EXERCISE DIRECTIONS:
Work through the data and report how many lines include the string "index", giving the number alone.

EXTRACTED ENTRIES:
================
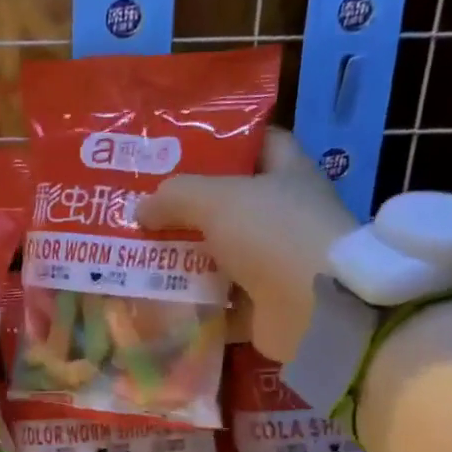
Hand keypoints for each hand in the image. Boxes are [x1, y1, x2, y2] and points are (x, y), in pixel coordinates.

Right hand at [136, 129, 358, 363]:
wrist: (312, 309)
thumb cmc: (272, 234)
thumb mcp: (218, 199)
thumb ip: (176, 196)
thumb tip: (141, 208)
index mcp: (289, 175)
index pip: (259, 144)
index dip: (223, 142)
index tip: (179, 150)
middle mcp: (285, 217)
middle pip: (230, 206)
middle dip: (187, 208)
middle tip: (143, 209)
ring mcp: (275, 265)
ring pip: (220, 256)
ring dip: (183, 259)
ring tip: (139, 255)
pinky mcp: (263, 307)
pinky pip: (219, 302)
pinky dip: (191, 303)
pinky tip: (156, 299)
================
EXERCISE ANSWER:
4